**Exercise instructions**
In the following material, identify every line holding the string "debería" and return it.

**Input records**

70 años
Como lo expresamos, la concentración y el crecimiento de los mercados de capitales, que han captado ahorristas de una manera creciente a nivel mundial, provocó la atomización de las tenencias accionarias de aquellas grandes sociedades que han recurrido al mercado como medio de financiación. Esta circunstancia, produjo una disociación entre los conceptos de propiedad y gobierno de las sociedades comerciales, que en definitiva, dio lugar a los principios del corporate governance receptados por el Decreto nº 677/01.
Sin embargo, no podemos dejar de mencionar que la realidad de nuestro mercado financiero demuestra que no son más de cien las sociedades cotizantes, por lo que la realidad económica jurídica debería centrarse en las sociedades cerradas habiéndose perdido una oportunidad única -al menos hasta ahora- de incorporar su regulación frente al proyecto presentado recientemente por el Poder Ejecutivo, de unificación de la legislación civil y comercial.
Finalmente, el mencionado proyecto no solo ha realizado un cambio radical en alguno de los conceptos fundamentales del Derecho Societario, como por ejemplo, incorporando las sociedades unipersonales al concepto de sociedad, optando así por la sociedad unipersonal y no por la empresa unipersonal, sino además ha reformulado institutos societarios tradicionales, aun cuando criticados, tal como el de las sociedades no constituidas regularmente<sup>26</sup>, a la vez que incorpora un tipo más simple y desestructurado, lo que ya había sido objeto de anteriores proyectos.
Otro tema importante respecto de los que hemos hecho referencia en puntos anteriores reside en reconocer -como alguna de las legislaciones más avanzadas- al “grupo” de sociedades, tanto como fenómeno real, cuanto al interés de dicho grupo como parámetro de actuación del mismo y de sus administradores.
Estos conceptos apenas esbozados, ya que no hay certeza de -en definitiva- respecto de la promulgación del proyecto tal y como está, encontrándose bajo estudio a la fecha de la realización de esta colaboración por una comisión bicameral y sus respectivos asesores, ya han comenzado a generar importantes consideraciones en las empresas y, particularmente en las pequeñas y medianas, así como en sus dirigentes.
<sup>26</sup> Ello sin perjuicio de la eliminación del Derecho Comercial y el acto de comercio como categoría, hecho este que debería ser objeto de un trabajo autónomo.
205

--

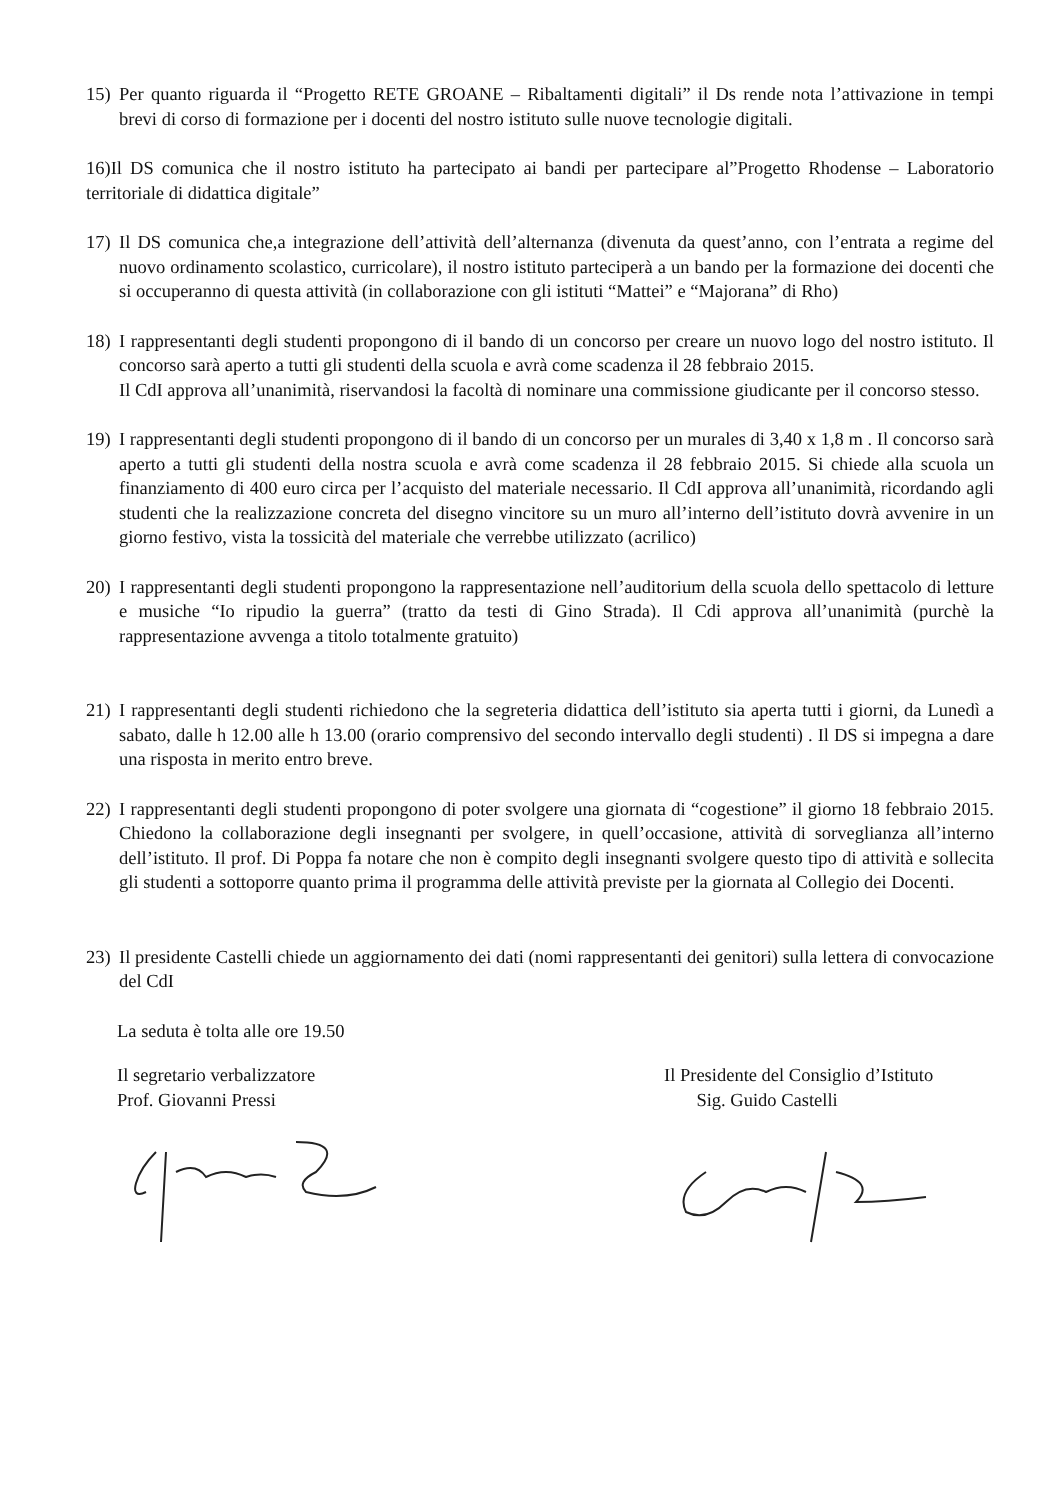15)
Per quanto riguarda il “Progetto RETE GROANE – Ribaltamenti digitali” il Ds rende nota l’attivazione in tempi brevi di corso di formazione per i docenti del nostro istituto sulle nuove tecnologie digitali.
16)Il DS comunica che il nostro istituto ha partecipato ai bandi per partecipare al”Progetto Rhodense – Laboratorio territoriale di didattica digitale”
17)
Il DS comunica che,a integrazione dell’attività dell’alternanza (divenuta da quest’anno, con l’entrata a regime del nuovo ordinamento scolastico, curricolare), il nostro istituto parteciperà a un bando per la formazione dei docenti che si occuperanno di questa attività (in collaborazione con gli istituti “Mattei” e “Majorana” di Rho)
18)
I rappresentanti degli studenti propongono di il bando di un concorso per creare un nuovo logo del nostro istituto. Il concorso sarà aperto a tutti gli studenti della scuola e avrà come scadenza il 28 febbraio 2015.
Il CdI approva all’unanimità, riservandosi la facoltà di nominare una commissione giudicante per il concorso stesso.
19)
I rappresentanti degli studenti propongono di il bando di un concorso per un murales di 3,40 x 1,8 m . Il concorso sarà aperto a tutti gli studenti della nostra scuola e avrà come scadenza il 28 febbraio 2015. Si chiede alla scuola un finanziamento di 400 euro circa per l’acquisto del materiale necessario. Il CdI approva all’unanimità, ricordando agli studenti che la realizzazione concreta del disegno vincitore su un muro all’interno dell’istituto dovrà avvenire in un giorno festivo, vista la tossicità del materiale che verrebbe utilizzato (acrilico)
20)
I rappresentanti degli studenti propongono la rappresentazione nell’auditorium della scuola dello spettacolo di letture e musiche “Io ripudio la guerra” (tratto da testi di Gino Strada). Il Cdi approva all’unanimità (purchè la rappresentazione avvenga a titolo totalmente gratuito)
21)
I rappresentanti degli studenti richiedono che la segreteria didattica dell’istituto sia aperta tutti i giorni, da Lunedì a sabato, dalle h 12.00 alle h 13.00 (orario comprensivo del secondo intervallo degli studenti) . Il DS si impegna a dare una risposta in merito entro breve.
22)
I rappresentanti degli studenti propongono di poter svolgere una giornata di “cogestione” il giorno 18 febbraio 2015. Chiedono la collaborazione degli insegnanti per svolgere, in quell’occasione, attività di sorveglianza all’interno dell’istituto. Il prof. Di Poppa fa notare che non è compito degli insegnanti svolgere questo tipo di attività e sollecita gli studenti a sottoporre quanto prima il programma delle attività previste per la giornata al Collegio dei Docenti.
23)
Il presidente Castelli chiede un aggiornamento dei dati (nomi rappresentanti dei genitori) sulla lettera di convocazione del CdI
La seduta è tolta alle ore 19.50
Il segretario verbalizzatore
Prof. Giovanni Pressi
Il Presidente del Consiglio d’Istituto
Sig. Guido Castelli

**Output**
Sin embargo, no podemos dejar de mencionar que la realidad de nuestro mercado financiero demuestra que no son más de cien las sociedades cotizantes, por lo que la realidad económica jurídica debería centrarse en las sociedades cerradas habiéndose perdido una oportunidad única -al menos hasta ahora- de incorporar su regulación frente al proyecto presentado recientemente por el Poder Ejecutivo, de unificación de la legislación civil y comercial.
<sup>26</sup> Ello sin perjuicio de la eliminación del Derecho Comercial y el acto de comercio como categoría, hecho este que debería ser objeto de un trabajo autónomo.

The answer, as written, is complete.